▶ WHAT IS REQUIRED
Retype each line of the listing below, from the first through the one holding "van bij de start", with no other lines.

▶ GIVEN RECORDS
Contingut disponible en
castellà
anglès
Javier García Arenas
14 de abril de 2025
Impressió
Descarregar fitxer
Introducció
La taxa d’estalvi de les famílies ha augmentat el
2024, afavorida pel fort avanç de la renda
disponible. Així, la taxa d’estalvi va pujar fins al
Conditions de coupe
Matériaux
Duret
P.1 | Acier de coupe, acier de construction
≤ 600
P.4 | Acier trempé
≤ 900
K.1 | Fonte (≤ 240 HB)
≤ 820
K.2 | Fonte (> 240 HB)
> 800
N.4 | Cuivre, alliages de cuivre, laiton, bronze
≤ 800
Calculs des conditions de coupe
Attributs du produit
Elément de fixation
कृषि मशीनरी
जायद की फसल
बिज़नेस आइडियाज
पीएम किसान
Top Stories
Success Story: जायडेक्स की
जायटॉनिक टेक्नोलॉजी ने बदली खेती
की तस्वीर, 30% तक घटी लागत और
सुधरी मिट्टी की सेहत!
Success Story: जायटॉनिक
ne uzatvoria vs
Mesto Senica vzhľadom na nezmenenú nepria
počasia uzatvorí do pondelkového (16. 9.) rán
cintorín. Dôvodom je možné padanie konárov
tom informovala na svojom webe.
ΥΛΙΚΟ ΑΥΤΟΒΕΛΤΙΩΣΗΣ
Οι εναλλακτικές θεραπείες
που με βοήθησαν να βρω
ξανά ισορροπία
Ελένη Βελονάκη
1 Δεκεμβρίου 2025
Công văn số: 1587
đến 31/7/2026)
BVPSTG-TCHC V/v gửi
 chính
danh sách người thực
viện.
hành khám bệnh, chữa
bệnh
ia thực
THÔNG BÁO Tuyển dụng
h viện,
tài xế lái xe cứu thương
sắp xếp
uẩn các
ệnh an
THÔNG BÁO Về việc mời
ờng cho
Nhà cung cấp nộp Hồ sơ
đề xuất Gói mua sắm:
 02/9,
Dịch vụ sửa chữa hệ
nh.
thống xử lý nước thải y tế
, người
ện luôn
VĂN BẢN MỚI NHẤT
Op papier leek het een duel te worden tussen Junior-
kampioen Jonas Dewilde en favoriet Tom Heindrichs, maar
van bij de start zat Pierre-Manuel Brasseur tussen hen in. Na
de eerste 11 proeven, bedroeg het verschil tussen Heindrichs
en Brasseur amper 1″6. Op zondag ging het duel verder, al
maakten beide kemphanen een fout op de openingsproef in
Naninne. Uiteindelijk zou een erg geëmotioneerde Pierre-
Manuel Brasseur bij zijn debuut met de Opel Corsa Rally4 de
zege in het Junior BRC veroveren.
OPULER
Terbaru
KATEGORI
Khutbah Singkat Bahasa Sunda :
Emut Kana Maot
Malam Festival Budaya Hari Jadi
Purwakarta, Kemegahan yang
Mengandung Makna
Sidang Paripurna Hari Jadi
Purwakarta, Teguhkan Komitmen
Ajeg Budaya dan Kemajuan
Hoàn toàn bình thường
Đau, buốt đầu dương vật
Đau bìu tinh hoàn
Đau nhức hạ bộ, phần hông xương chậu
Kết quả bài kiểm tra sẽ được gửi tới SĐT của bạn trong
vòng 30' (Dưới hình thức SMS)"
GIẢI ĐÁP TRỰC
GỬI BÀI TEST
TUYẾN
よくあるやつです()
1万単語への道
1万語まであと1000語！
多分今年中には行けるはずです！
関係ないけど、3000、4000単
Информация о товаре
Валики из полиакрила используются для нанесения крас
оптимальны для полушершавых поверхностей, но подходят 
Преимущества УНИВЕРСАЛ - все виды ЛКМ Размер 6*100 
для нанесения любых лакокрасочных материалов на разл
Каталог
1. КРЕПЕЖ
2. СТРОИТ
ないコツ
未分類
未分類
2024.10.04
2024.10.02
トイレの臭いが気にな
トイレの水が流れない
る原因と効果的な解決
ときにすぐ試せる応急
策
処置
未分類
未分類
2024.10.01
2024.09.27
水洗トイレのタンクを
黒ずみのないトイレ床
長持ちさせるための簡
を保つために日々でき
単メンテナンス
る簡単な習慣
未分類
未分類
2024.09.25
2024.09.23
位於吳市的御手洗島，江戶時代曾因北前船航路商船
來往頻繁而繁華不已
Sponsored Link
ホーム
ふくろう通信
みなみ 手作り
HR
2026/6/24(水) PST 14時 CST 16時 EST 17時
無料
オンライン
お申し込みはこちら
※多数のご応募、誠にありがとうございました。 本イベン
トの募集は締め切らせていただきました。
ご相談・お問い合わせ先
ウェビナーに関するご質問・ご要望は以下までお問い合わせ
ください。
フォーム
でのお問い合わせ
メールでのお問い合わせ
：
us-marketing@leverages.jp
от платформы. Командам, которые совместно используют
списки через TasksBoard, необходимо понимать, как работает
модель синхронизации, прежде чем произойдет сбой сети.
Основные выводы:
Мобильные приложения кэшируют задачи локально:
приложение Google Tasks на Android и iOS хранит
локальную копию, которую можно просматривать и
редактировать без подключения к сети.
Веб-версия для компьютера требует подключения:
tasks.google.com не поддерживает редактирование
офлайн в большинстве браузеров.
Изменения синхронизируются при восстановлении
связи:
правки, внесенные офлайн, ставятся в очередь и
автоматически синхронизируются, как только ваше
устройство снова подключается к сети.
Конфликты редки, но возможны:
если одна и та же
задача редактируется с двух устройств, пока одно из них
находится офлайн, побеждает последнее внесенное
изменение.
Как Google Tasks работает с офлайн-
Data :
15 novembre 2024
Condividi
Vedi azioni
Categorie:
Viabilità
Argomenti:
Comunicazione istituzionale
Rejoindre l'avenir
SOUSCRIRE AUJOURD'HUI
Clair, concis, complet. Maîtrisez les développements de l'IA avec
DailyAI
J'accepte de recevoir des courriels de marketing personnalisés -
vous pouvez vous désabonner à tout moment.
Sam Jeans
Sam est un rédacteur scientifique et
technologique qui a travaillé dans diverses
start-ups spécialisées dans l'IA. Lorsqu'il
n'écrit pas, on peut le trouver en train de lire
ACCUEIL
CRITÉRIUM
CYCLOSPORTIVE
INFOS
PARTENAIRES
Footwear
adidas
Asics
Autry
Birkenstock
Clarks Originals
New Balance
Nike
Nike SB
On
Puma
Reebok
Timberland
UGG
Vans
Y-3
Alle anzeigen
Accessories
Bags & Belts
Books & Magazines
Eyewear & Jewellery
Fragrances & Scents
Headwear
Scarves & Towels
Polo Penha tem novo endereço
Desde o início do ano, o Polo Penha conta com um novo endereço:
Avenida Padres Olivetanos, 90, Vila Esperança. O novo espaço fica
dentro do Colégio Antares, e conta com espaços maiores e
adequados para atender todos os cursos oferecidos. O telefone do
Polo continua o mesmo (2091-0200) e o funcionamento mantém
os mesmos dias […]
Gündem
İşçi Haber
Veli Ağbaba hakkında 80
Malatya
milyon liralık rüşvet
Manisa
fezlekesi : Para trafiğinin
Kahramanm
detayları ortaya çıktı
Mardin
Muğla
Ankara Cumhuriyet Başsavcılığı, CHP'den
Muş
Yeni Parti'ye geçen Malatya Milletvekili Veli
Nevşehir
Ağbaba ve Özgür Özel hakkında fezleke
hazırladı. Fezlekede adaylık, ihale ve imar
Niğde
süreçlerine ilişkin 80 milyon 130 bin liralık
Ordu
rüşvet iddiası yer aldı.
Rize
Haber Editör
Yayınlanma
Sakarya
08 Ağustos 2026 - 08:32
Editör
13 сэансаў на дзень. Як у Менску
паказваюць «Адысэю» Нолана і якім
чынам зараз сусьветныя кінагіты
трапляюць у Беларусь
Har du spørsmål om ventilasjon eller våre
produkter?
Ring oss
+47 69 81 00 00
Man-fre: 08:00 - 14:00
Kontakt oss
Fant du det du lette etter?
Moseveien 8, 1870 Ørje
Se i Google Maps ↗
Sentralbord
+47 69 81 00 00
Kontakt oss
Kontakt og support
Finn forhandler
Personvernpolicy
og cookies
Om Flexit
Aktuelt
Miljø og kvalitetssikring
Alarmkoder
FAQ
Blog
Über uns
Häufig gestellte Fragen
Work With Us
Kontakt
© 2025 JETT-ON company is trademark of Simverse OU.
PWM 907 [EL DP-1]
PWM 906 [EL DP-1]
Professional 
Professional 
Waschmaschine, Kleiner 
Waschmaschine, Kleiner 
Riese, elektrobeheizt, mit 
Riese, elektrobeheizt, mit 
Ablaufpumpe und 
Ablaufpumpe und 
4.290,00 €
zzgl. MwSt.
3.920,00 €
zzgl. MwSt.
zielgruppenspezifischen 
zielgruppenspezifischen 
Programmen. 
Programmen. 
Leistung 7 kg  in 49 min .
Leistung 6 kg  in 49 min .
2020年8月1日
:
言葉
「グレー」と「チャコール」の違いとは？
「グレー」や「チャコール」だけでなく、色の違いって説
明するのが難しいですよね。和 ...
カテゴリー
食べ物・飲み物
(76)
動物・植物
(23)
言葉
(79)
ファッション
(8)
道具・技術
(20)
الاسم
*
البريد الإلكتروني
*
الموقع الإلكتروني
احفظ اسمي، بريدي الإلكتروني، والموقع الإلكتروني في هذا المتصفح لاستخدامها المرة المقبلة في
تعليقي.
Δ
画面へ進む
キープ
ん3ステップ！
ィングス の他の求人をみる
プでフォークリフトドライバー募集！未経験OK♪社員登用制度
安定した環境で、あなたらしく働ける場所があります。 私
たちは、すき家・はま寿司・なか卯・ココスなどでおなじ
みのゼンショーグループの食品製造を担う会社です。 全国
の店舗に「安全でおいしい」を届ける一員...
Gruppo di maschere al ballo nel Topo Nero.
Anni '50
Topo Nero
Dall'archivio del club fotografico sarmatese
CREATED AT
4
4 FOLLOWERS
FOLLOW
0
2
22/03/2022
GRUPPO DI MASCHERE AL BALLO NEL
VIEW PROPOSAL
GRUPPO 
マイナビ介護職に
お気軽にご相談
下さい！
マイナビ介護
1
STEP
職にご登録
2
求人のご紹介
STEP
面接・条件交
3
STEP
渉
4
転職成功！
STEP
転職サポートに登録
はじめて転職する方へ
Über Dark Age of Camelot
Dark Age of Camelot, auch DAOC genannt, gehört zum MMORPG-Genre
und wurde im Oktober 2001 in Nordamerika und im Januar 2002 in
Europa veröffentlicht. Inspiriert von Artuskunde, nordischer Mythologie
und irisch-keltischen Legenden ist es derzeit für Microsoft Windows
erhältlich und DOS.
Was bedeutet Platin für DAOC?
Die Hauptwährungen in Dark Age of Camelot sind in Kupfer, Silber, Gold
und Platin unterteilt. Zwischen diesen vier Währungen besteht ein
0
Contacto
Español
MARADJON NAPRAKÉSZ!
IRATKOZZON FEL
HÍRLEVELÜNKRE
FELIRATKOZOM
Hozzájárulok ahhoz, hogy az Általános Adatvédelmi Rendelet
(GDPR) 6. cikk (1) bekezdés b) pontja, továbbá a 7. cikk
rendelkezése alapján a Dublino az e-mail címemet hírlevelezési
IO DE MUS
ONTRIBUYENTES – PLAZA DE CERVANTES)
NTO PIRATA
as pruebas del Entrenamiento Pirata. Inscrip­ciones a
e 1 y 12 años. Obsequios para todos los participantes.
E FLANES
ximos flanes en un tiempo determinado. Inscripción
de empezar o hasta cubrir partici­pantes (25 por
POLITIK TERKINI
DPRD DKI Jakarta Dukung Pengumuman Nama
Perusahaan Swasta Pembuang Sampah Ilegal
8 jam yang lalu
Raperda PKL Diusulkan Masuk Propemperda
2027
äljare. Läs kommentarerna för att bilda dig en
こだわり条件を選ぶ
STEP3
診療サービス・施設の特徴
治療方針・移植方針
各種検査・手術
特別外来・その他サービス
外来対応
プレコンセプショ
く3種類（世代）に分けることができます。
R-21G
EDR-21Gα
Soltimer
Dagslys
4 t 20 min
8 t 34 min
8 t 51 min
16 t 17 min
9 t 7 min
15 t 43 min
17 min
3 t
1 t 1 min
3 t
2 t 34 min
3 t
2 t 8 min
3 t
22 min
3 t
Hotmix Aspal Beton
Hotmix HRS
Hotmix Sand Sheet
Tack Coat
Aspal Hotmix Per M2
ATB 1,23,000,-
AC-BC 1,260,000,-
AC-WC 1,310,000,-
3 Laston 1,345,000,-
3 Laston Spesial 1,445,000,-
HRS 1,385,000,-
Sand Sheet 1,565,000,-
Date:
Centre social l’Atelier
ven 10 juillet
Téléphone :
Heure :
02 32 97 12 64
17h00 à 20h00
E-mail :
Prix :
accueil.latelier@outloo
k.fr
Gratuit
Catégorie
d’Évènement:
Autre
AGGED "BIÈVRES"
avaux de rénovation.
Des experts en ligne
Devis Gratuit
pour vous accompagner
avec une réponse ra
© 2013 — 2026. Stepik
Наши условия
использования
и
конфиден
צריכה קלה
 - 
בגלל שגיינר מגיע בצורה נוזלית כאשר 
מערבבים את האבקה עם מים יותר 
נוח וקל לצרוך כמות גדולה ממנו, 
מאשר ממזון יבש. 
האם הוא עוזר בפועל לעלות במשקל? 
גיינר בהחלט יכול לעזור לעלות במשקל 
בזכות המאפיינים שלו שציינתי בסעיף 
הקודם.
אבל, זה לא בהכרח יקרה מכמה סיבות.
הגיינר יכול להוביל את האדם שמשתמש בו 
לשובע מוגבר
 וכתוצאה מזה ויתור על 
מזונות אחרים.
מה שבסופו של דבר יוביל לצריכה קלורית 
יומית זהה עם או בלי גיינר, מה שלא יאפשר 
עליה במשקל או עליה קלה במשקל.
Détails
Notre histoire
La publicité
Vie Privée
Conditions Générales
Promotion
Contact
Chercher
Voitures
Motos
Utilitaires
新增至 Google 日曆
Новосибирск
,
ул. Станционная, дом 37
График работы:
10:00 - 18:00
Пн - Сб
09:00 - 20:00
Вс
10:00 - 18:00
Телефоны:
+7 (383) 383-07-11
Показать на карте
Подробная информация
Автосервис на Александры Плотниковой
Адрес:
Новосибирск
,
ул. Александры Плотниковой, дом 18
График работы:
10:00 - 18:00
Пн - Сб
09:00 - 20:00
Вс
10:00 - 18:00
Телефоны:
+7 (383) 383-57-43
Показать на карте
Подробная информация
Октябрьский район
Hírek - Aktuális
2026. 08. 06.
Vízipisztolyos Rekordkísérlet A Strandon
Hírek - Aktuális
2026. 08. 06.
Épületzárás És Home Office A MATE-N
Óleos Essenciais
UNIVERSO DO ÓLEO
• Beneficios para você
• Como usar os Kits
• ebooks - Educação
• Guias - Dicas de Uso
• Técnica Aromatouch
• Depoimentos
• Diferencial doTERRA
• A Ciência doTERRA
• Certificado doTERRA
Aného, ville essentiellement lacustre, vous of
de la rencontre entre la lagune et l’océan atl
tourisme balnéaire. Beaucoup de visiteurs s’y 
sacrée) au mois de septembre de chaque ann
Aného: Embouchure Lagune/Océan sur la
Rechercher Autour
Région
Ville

▶ ANSWER FOR THIS EXERCISE
Contingut disponible en
castellà
anglès
Javier García Arenas
14 de abril de 2025
Impressió
Descarregar fitxer
Introducció
La taxa d’estalvi de les famílies ha augmentat el
2024, afavorida pel fort avanç de la renda
disponible. Així, la taxa d’estalvi va pujar fins al
Conditions de coupe
Matériaux
Duret
P.1 | Acier de coupe, acier de construction
≤ 600
P.4 | Acier trempé
≤ 900
K.1 | Fonte (≤ 240 HB)
≤ 820
K.2 | Fonte (> 240 HB)
> 800
N.4 | Cuivre, alliages de cuivre, laiton, bronze
≤ 800
Calculs des conditions de coupe
Attributs du produit
Elément de fixation
कृषि मशीनरी
जायद की फसल
बिज़नेस आइडियाज
पीएम किसान
Top Stories
Success Story: जायडेक्स की
जायटॉनिक टेक्नोलॉजी ने बदली खेती
की तस्वीर, 30% तक घटी लागत और
सुधरी मिट्टी की सेहत!
Success Story: जायटॉनिक
ne uzatvoria vs
Mesto Senica vzhľadom na nezmenenú nepria
počasia uzatvorí do pondelkového (16. 9.) rán
cintorín. Dôvodom je možné padanie konárov
tom informovala na svojom webe.
ΥΛΙΚΟ ΑΥΤΟΒΕΛΤΙΩΣΗΣ
Οι εναλλακτικές θεραπείες
που με βοήθησαν να βρω
ξανά ισορροπία
Ελένη Βελονάκη
1 Δεκεμβρίου 2025
Công văn số: 1587
đến 31/7/2026)
BVPSTG-TCHC V/v gửi
 chính
danh sách người thực
viện.
hành khám bệnh, chữa
bệnh
ia thực
THÔNG BÁO Tuyển dụng
h viện,
tài xế lái xe cứu thương
sắp xếp
uẩn các
ệnh an
THÔNG BÁO Về việc mời
ờng cho
Nhà cung cấp nộp Hồ sơ
đề xuất Gói mua sắm:
 02/9,
Dịch vụ sửa chữa hệ
nh.
thống xử lý nước thải y tế
, người
ện luôn
VĂN BẢN MỚI NHẤT
Op papier leek het een duel te worden tussen Junior-
kampioen Jonas Dewilde en favoriet Tom Heindrichs, maar
van bij de start zat Pierre-Manuel Brasseur tussen hen in. Na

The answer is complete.